» VORLIEGENDER TEXT
######

Mit dem Terminator bist du auf der sicheren Seite.


----------



## Johnnybike (11. November 2005)

Das Whiplash Extreme ist nicht speziell verstärkt gegenüber dem Whiplash, nur der Hinterbau wurde verändert um 205mm Federweg zu generieren. Es ist bestimmt kein Race-Freerider wie das Giant Glory, welches ich übrigens sehr geil finde, eher ein Hardcore-Freerider zum Dropen und Bikepark und so.

Johnny


----------



## soundman (11. November 2005)

meine meinung:
nimm das giant da bist du auf der sicheren seite was dh race betrifft. auf giant rahmen sind glaub ich 5 jahre herstellergarnatie bei fusion glaub ich nur die gesetzlich vorgeschriebene. giant ist sehr kulant. hatte bisher 3 giant downhiller und kann die nur wärmstens empfehlen. nichts gegen fusion aber das für dh race vorgesehene terminator wirkt an vielen belasteten stellen meines erachtens sehr filigran. whiplash fahr ich auch selbst und bin völlig überzeugt vom whiplash als freerider. nur so zum droppen oder dh race würde ichs nicht speziell nehmen auch wenns ~200mm federweg hat.


----------



## Johnnybike (12. November 2005)

Johnnybike schrieb:
			
		

> Es ist bestimmt kein Race-Freerider wie das Giant Glory,
> eher ein Hardcore-Freerider zum Dropen und Bikepark und so.



Ich meinte natürlich Race-Downhiller.

Ansonsten geb ich Soundman recht.

Johnny


----------



## Bodo Probst (14. November 2005)

Hallo, die Unterschiede zwischen Whiplash und Whiplash Extreme sind:

Extreme:
- Tretlager 83 mm breit ISCG
- 150mm Maxle-Steckachse
- andere Kettenstrebe und Sitzstrebe
- Geometrie


Viele Grüsse

Bodo


----------



## tool (14. November 2005)

Bedeutet andere Kettenstrebe in diesem Fall mehr Reifenfreiheit? Dann ist es für DH nämlich doch OK, DHX 5.0 schön soft abgestimmt und vorne `ne 888 reine und ab die Post.


----------



## Bodo Probst (15. November 2005)

tool schrieb:
			
		

> Bedeutet andere Kettenstrebe in diesem Fall mehr Reifenfreiheit? Dann ist es für DH nämlich doch OK, DHX 5.0 schön soft abgestimmt und vorne `ne 888 reine und ab die Post.




hallo, die kettenstrebe des whiplash extreme und die des terminators sind beides neukonstruktionen die mehr reifenfreiheit bieten. was die einsatzgebiete betrifft: der terminator ist für downhillrace sicher das bessere rad - das extreme ist dafür universeller einsetzbar.

das lange oberrohr kommt durch unsere messmethode zustande, da wir waagerecht vom steuerkopf aus bis zum sattelrohr messen.

######

Bildgeometriedaten aus mehreren Ansichten:
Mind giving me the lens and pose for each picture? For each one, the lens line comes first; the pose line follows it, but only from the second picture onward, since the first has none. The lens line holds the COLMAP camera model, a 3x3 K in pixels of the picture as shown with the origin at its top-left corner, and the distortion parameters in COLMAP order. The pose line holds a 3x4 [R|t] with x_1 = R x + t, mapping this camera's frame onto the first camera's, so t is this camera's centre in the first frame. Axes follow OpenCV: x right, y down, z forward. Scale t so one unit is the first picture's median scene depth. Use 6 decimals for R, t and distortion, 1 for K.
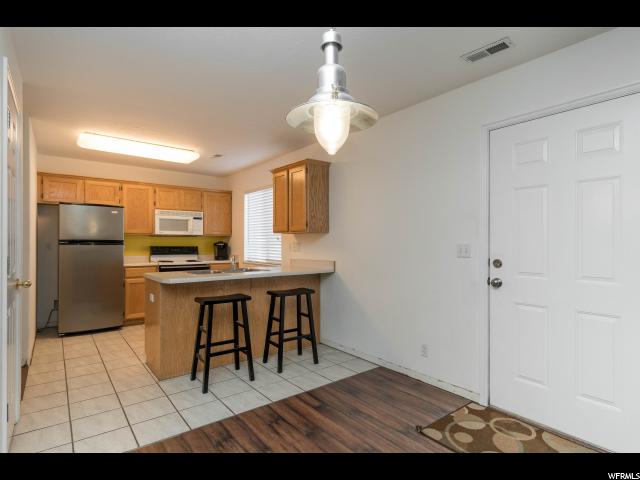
lens RADIAL K [[340.1, 0, 320.0], [0, 340.1, 240.0], [0, 0, 1]] dist [0.005744, 0.000946]
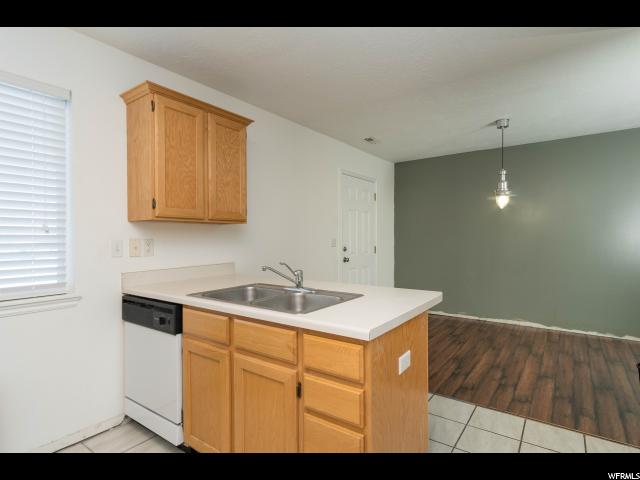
lens RADIAL K [[340.1, 0, 320.0], [0, 340.1, 240.0], [0, 0, 1]] dist [0.005744, 0.000946]
pose [[-0.277721, -0.010047, 0.960609, -0.542450], [-0.004198, 0.999948, 0.009245, 0.002708], [-0.960653, -0.001465, -0.277749, 0.752210]]
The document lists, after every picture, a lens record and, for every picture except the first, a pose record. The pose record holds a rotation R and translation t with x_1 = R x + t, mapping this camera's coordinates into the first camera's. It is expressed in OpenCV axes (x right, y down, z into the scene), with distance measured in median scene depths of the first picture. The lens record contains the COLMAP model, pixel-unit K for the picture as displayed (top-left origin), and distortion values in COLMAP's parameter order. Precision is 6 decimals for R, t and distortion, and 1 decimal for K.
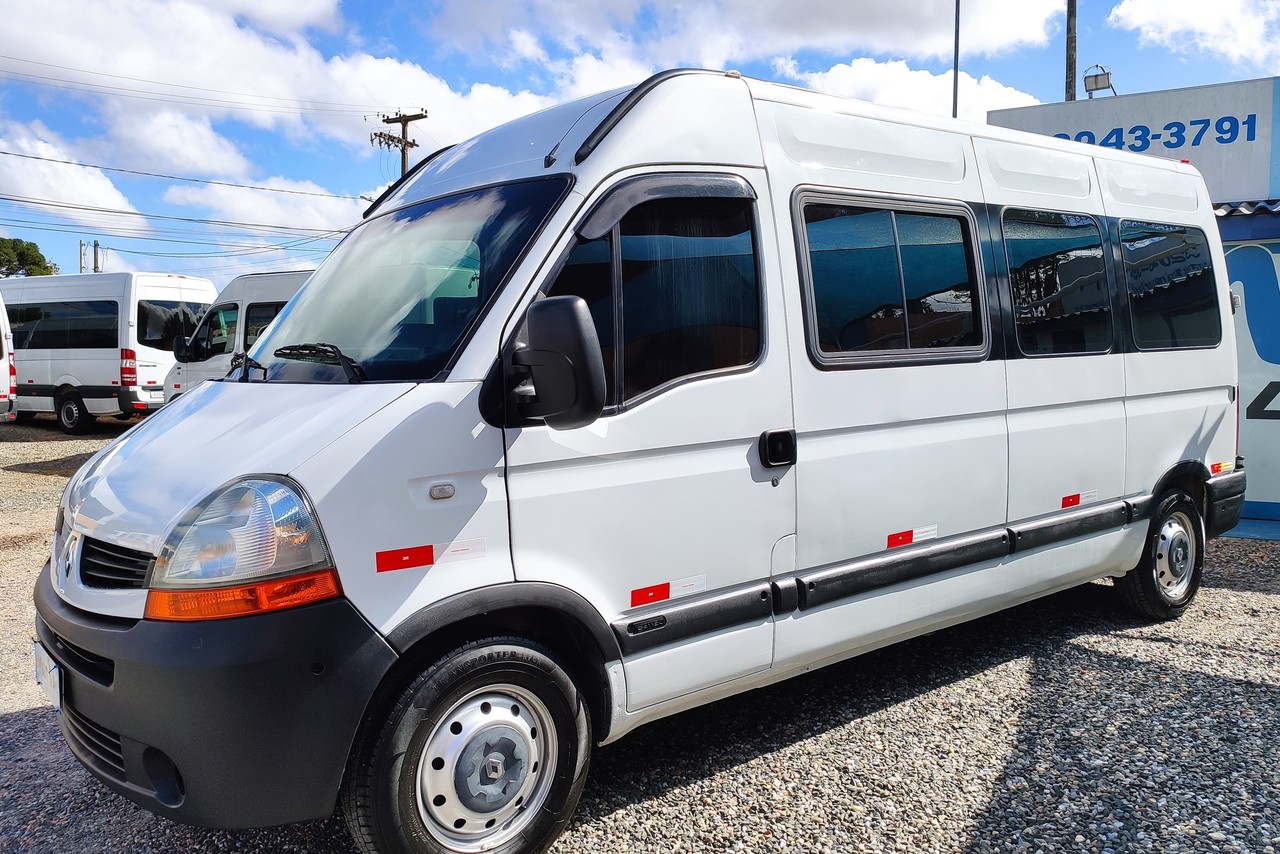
lens RADIAL K [[1033.1, 0, 640.0], [0, 1033.1, 427.0], [0, 0, 1]] dist [0.052522, 0.002314]
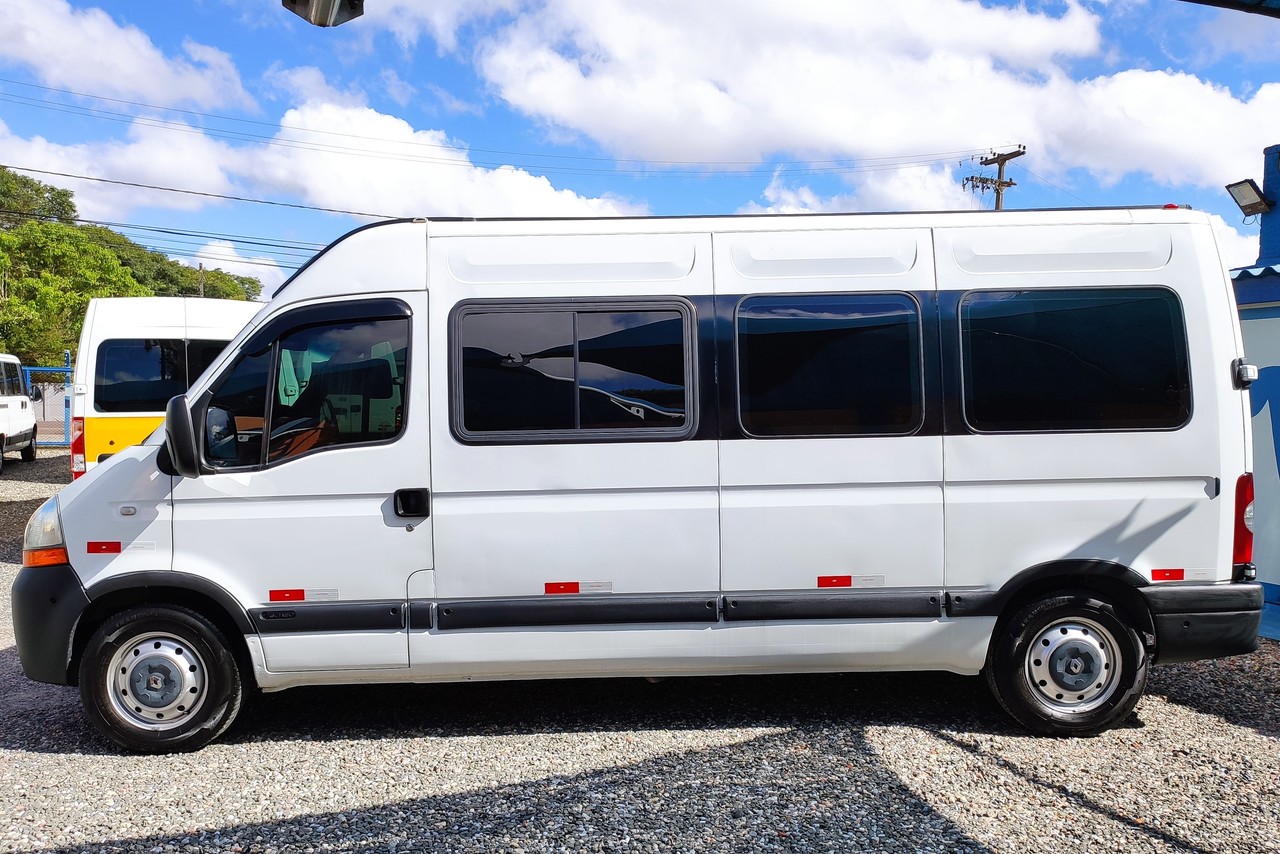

######

» ZU BEARBEITEN
A - Wie breit ist laut dem Text das Tretlager des Whiplash Extreme?
B - Kannst du die Datensätze ab der Zeile mit „The document lists, after“ bis zu ihrem Ende neu schreiben und dabei „translation“ durch „offset“ ersetzen? Lass die Bilder in deiner Antwort weg.
Text und Datensätze stehen in keinem Zusammenhang miteinander.

» LÖSUNGEN
A - 83 mm (ISCG).

B -
The document lists, after every picture, a lens record and, for every picture except the first, a pose record. The pose record holds a rotation R and offset t with x_1 = R x + t, mapping this camera's coordinates into the first camera's. It is expressed in OpenCV axes (x right, y down, z into the scene), with distance measured in median scene depths of the first picture. The lens record contains the COLMAP model, pixel-unit K for the picture as displayed (top-left origin), and distortion values in COLMAP's parameter order. Precision is 6 decimals for R, t and distortion, and 1 decimal for K.
lens RADIAL K [[1033.1, 0, 640.0], [0, 1033.1, 427.0], [0, 0, 1]] dist [0.052522, 0.002314]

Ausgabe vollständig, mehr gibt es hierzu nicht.